Hi Musheer1, thank you for your question and for working with SAS—great to see this level of analysis being discussed in the community!
From your comments, it sounds like you may be performing a historical transition / default rate analysis (e.g., building a transition matrix across reporting periods), rather than reconciling PD model outputs directly.
Within the SAS Allowance for Credit Loss solution (which supports IFRS 9), it’s important to note that default rates are typically not stored as pre-calculated fields in standard tables. Instead, they are derived from changes in credit status across reporting dates (e.g., performing [Stage 1/2] → Stage 3).

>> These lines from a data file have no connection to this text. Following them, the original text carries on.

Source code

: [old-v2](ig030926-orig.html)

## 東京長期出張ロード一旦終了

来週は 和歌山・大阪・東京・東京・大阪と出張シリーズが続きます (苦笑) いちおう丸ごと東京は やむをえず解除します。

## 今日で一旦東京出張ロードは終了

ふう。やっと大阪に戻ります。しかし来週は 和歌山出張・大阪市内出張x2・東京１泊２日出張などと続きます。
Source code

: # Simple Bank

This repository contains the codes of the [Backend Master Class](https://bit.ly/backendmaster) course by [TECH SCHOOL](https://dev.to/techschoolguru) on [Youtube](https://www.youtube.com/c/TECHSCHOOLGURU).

To compute these correctly, you generally need to:
- Track the same instruments or counterparties across consecutive reporting dates
- Compare their credit status (e.g., ECL_Stage or default flag) at t‑1 and t
This allows you to derive:
- New defaults: performing → Stage 3
- Survivors: performing → performing
- Cures: Stage 3 → performing
If your calculated rates don’t align with reported values, common pitfalls include:
-
Stage vs. default definition mismatch
Stage 3 is often used as a proxy for default, but this depends on configuration. IFRS 9 staging is driven by Stage Allocation rules, which may vary by entity and internal risk policies. You can see the applied Stage Allocation rule in the audit report and view the underlying rules in the rules repository.
-
Snapshot vs. cohort misalignment
IFRS 9 outputs are snapshot-based. Transition analysis requires consistent cohort tracking across periods. While period-over-period movements are reflected in Credit Risk Details outputs (see the calculation_config configuration table for more), broader historical analysis is typically performed by querying snapshots (e.g., via SAS Enterprise Guide or SAS Studio).
-
Aggregation differences
Calculations at instrument vs. counterparty level can produce different results.
-
Run/cycle inconsistencies
Mixing data from different runs or combining pre- and post-adjustment results can lead to discrepancies.

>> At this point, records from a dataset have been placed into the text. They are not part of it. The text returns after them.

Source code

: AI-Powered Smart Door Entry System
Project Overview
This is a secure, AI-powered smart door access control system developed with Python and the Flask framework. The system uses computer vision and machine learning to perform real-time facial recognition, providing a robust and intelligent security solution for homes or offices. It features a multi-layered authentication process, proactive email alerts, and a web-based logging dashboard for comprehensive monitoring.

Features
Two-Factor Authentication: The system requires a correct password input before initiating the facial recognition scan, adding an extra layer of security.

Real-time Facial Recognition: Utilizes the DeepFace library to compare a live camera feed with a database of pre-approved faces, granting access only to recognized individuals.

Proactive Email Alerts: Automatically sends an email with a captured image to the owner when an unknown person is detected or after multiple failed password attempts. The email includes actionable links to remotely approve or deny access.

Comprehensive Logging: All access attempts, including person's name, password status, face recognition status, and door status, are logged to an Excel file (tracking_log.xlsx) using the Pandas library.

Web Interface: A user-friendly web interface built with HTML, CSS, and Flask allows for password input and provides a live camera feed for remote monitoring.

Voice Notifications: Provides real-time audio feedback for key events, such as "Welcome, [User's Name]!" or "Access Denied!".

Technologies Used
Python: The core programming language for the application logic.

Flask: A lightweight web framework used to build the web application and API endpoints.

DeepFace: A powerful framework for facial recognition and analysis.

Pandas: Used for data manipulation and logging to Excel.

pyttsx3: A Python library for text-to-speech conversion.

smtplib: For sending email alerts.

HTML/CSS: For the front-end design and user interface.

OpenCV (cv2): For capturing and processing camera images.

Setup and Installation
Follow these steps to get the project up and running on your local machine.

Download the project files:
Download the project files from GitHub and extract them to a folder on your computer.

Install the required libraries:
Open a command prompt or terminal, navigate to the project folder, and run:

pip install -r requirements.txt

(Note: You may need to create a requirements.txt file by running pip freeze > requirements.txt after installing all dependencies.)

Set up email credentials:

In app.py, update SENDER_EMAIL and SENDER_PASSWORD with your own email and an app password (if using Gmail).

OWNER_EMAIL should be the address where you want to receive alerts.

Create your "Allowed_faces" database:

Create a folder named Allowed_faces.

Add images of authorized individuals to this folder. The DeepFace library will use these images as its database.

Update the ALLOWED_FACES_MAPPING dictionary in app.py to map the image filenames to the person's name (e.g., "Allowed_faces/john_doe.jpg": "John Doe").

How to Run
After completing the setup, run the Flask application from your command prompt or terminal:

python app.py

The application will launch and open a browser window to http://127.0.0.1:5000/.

The above approach focuses on deriving observed default rates from stage transitions over time.
If instead you are trying to reconcile observed default rates with PD model outputs, it’s important to note that these are fundamentally different measures and are not expected to match directly:
- PDs are forward-looking, model-based, and often scenario-weighted
- Observed default rates are backward-looking and based on realized events (e.g., Stage 3 or a default flag)

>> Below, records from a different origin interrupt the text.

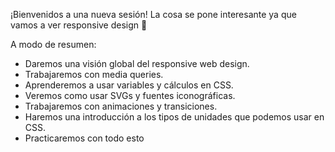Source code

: ¡Bienvenidos a una nueva sesión! La cosa se pone interesante ya que vamos a ver responsive design :slightly_smiling_face:

A modo de resumen:

- Daremos una visión global del responsive web design.
- Trabajaremos con media queries.
- Aprenderemos a usar variables y cálculos en CSS.
- Veremos como usar SVGs y fuentes iconográficas.
- Trabajaremos con animaciones y transiciones.
- Haremos una introducción a los tipos de unidades que podemos usar en CSS.
- Practicaremos con todo esto

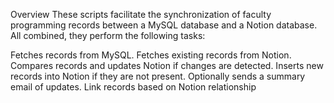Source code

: Overview
These scripts facilitate the synchronization of faculty programming records between a MySQL database and a Notion database. All combined, they perform the following tasks:

Fetches records from MySQL.
Fetches existing records from Notion.
Compares records and updates Notion if changes are detected.
Inserts new records into Notion if they are not present.
Optionally sends a summary email of updates.
Link records based on Notion relationship
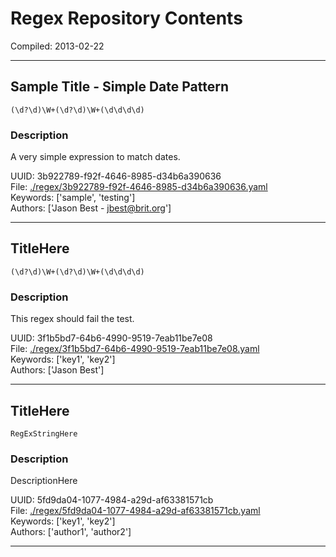 # Regex Repository Contents  

Compiled: 2013-02-22  

---  
## Sample Title - Simple Date Pattern  
    (\d?\d)\W+(\d?\d)\W+(\d\d\d\d)  
### Description  
A very simple expression to match dates.  

UUID: 3b922789-f92f-4646-8985-d34b6a390636  
File: [./regex/3b922789-f92f-4646-8985-d34b6a390636.yaml](../regex/3b922789-f92f-4646-8985-d34b6a390636.yaml)  
Keywords: ['sample', 'testing']  
Authors: ['Jason Best - jbest@brit.org']  

---  
## TitleHere  
    (\d?\d)\W+(\d?\d)\W+(\d\d\d\d)  
### Description  
This regex should fail the test.  

UUID: 3f1b5bd7-64b6-4990-9519-7eab11be7e08  
File: [./regex/3f1b5bd7-64b6-4990-9519-7eab11be7e08.yaml](../regex/3f1b5bd7-64b6-4990-9519-7eab11be7e08.yaml)  
Keywords: ['key1', 'key2']  
Authors: ['Jason Best']  

---  
## TitleHere  
    RegExStringHere  
### Description  
DescriptionHere  

UUID: 5fd9da04-1077-4984-a29d-af63381571cb  
File: [./regex/5fd9da04-1077-4984-a29d-af63381571cb.yaml](../regex/5fd9da04-1077-4984-a29d-af63381571cb.yaml)  
Keywords: ['key1', 'key2']  
Authors: ['author1', 'author2']  

---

To compare them meaningfully, you need alignment on:
- Time horizon (e.g., 12-month PD vs. observed 12-month default rate)
- Definition of default (Stage 3 vs. regulatory default flag)
- Segmentation / population
Otherwise, discrepancies are expected and not necessarily a data issue. In practice, what often appears to be a table reconciliation problem is actually a difference in definitions (transition-based vs. model-based measures).